> **Work instruction**:
From the line that contains "xor (d2, x2, x4);" to the end of the records below, copy every line exactly. Both the first and last of these lines count.

> **Records for the task**:
○ ○ ○ ○

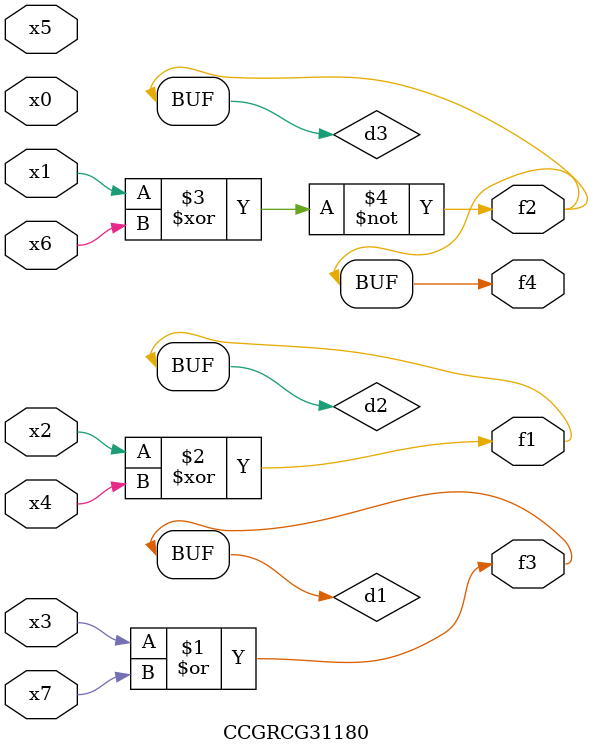
<source format=v>
module CCGRCG31180(
	input x0, x1, x2, x3, x4, x5, x6, x7,
	output f1, f2, f3, f4
);

	wire d1, d2, d3;

	or (d1, x3, x7);
	xor (d2, x2, x4);
	xnor (d3, x1, x6);
	assign f1 = d2;
	assign f2 = d3;
	assign f3 = d1;
	assign f4 = d3;
endmodule

</source>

○ ○ ○ ○

> **Exercise solution**:
	xor (d2, x2, x4);
	xnor (d3, x1, x6);
	assign f1 = d2;
	assign f2 = d3;
	assign f3 = d1;
	assign f4 = d3;
endmodule

</source>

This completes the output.